GOALS
1: Decide whether each statement, (a) through (c), agrees with the discussion of Tesla, BYD and stock markets. Answer yes or no for each and quote the exact words from the discussion that settle it.
(a) BYD's self-driving system uses LiDAR.
(b) The SSE Composite correlates closely with Chinese GDP growth.
(c) BYD sells three quarters of the cars it produces in a country where its sales performance depends on government subsidies.
2: Carry the discussion of Tesla, BYD and stock markets forward from its final sentence, matching its tone and subject.

The US allows much more tax dodging than Singapore, for example. Try not paying your taxes or violating any other law in Singapore any time, if you want to find out.
I know little about stocks, but I've heard China doesn't allow shorting stocks and many other "advanced" stock products/instruments. You can buy, sell and trade stocks, and nothing else. They also audit to ensure stocks are not oversold/traded (e.g.: selling stock you don’t own in the hopes you’ll obtain some in time to fulfil an order).
You could say that about the Chinese stock market in general. Neither the SSE Composite nor the Hang Seng correlate all that well with Chinese GDP growth.
“The market can stay irrational longer than you can stay solvent.”
Also, their market position has already been factored in by market participants with multiple orders of magnitude greater capital and access to information about the company than you do. Thats not to say the market valuation is accurate, but it does mean that you guessing which way the market has mis-valued the stock is a coin flip.
BYD's self-driving is free and much more widely available. Not to mention it uses LiDAR. I'm not gonna get into whether or not their God's Eye is better or worse than Tesla's FSD but it's at least widely acknowledged that they are at least comparable.
Tesla is also not very transparent so it's hard to cite statistics but a recent study found that Tesla had the highest rate of fatal accidents of any brand in the US
For the major part BYD sales performance is dependent on government subsidies in the country where they sell three quarters of all the cars they produce. That is a high risk factor investors don't like.
My guess is that Tesla is doing better because FSD has improved significantly over the past few months. Even with that, most of the recent increase has been them regaining the valuation they lost earlier this year.
There is still the law suite about FSD and the old hardware.
There is still Elon the hitler Musk Oligarch who wielded a chainsaw.
There were plenty of FSD videos last year and the year before showing that FSD is working. The question is still, is it working good enough, and what will be the business of a robotaxi.

[Collection entries]
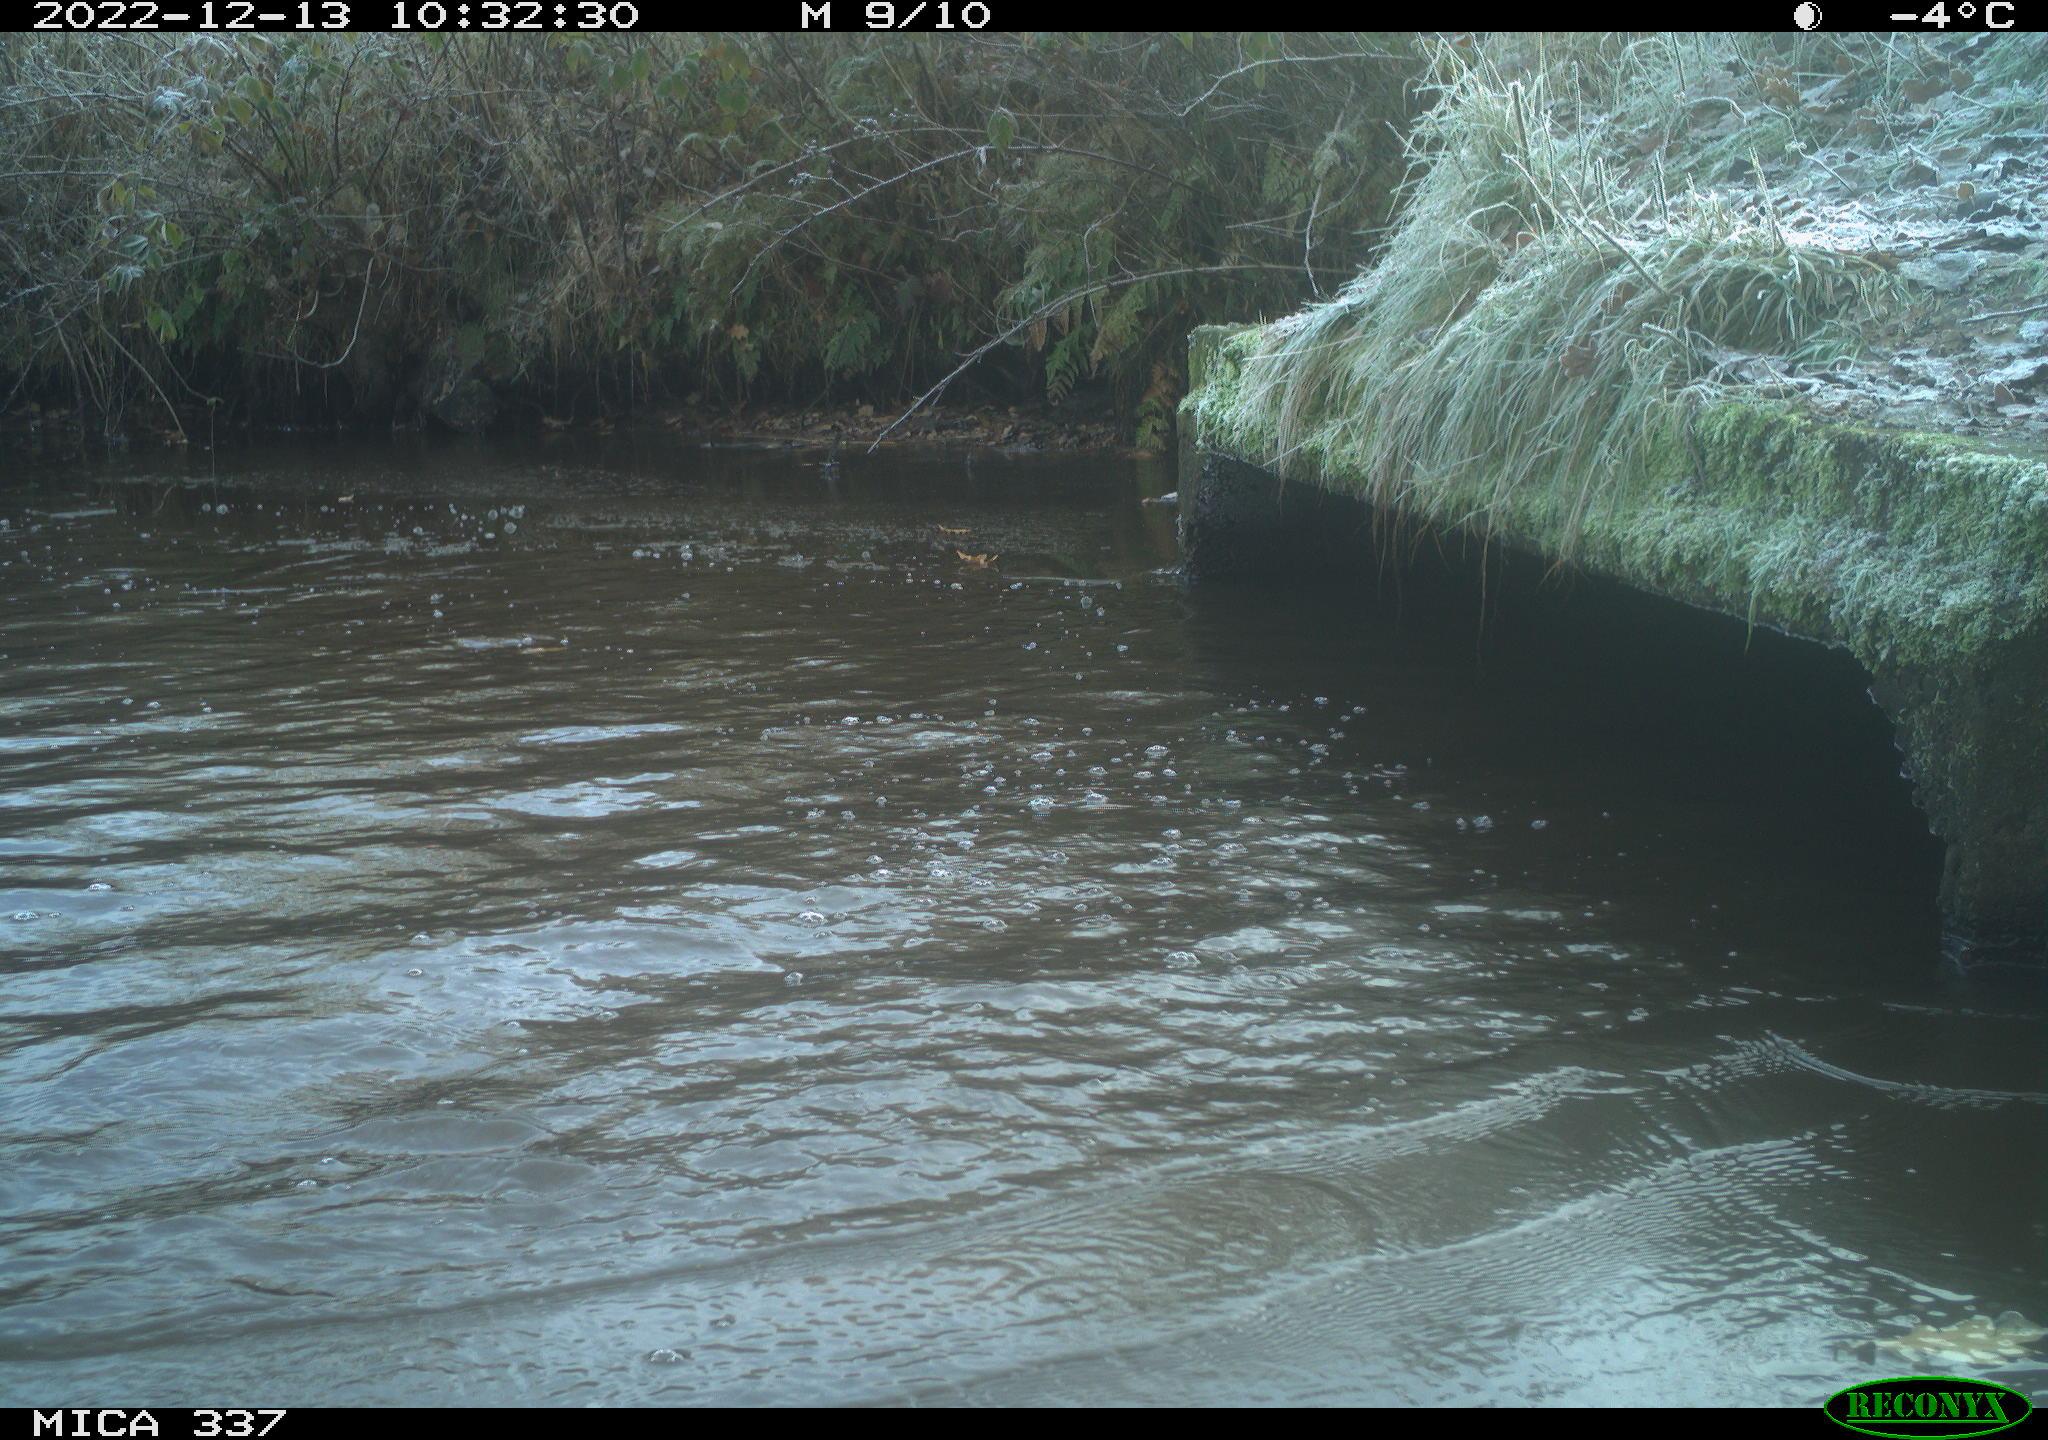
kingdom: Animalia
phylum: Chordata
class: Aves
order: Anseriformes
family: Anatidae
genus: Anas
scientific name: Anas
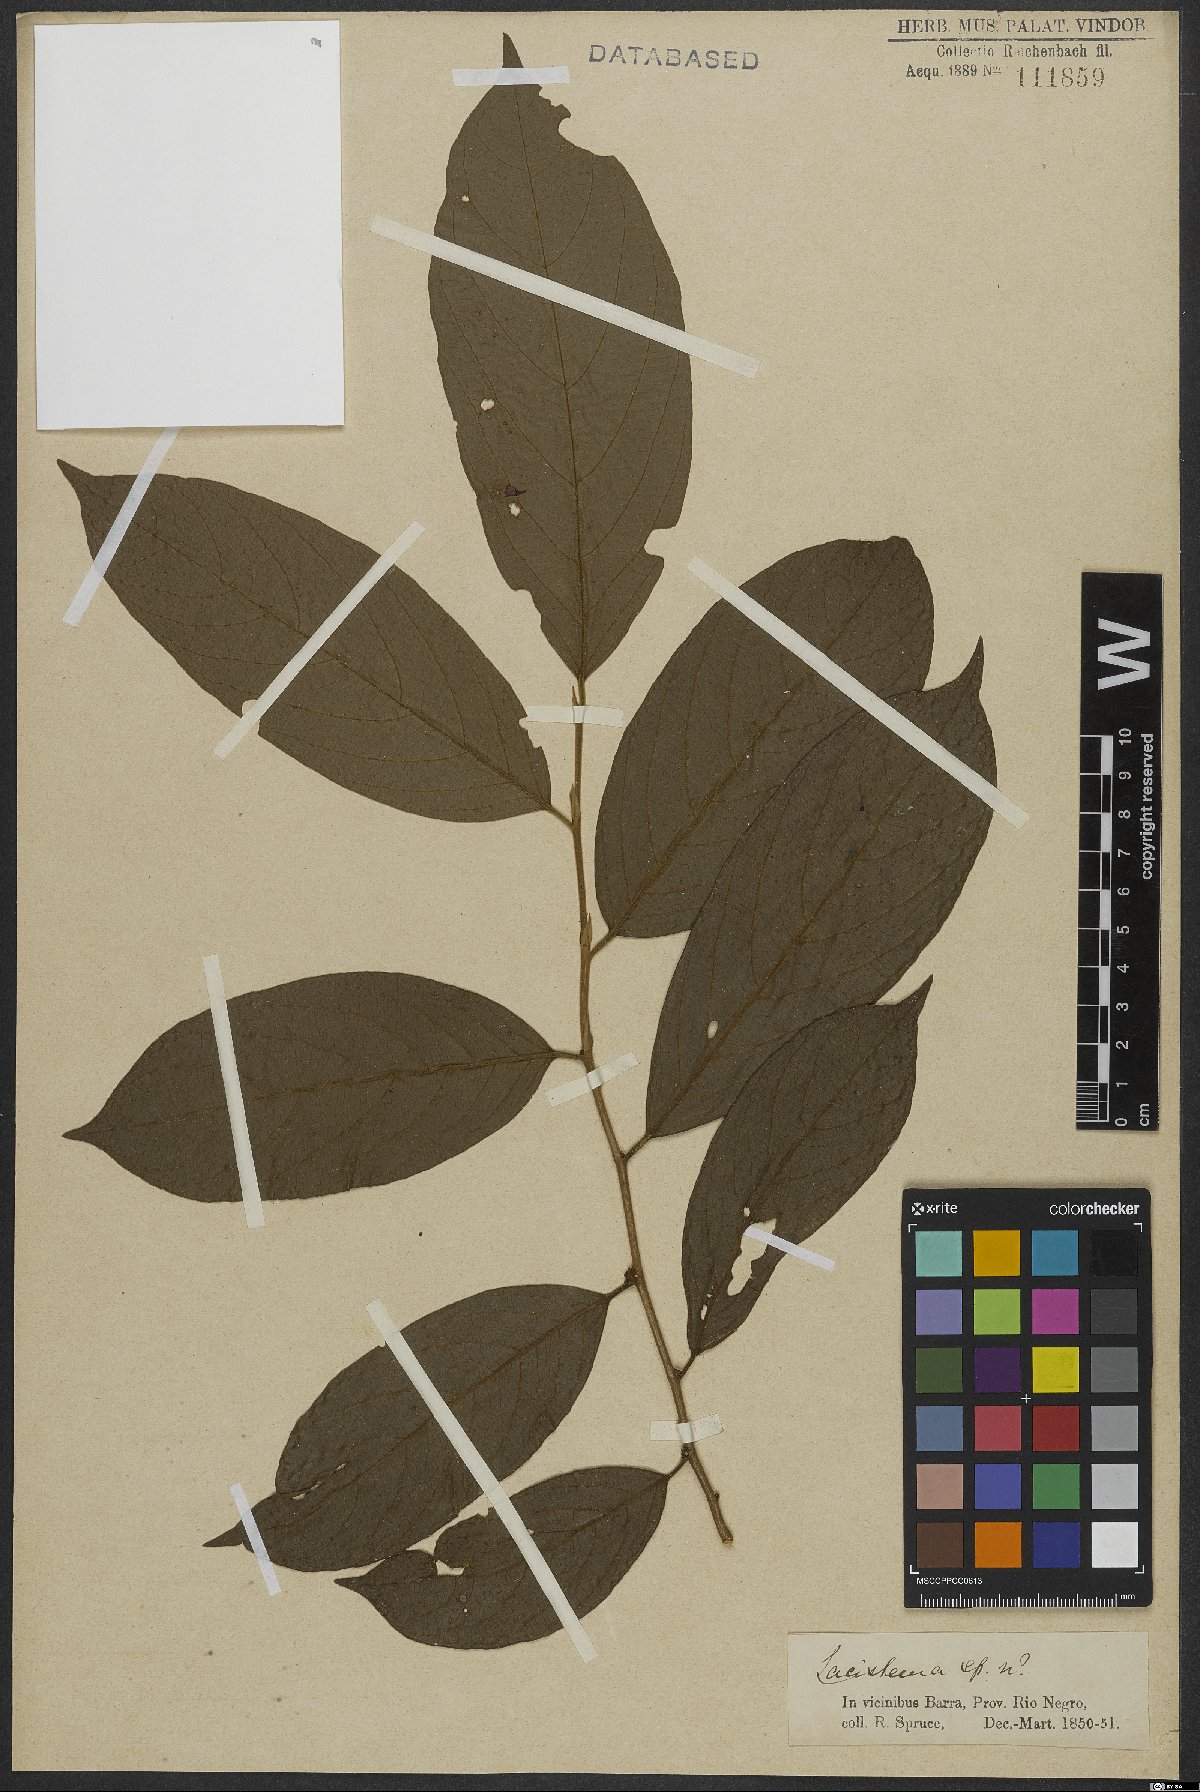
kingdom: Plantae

OUTPUTS IN ORDER
1:
(a) Yes: "Not to mention it uses LiDAR."
(b) No: "Neither the SSE Composite nor the Hang Seng correlate all that well with Chinese GDP growth."
(c) Yes: "For the major part BYD sales performance is dependent on government subsidies in the country where they sell three quarters of all the cars they produce."

2:
The Taxi market overall is not that big, competition is hard and the most critical thing is peak demand.
In parallel random people believe tesla will wipe out the whole taxi industry + private cars tomorrow. Ignoring competition and everything else.
Aaand as an edit: When it finally works, people will tell you "told you so look at it, FSD works" yeah really? Of course it works but it was promised from Musk that 2020 all these Teslas will drive autonomsly. Its 2026
The performance of V3 and V4 have improved significantly. I use them daily, more V3 than V4.
It's partially about fully automated cars, but that's barely started. IMO, it's more about them as ADAS now.
And it's not just about whether anyone else will catch up in terms of automation/ADAS, it's about whether anyone else will catch up in terms of manufacturing+automation/ADAS.
Edit- And yes, Elon acting like that doesn't help, but Tesla isn't Elon.
Elon is Tesla. He owns 10-15% of it and the last vote for his trillion payout thing shows what this means.
And there has never been a person like Elon, interfering in german election, USA election etc. and being the posterchild for companies.
In what timeframe did V3 and V4 improved for you? At least for me, even FSD 2023 videos were quite impressive.
Nvidia has its own platform with ML based training. Im pretty sure car companies can and will just use them if necessary. Besides that, left and right other companies are working on it, i saw an xpeng driving autonoms through the city and it worked very well.
I think his decisions have been helpful in the past, especially compared to half-hearted attempts at EVs by most of most other large manufacturers, but only time will tell if his current positions will pay off. At least the new compensation is performance based. If he can't deliver, he doesn't get paid.
V3/V4 have significantly improved in the past few months. I use one, the other, or both, daily, more V3 than V4. They are well ahead of where they were in 2023.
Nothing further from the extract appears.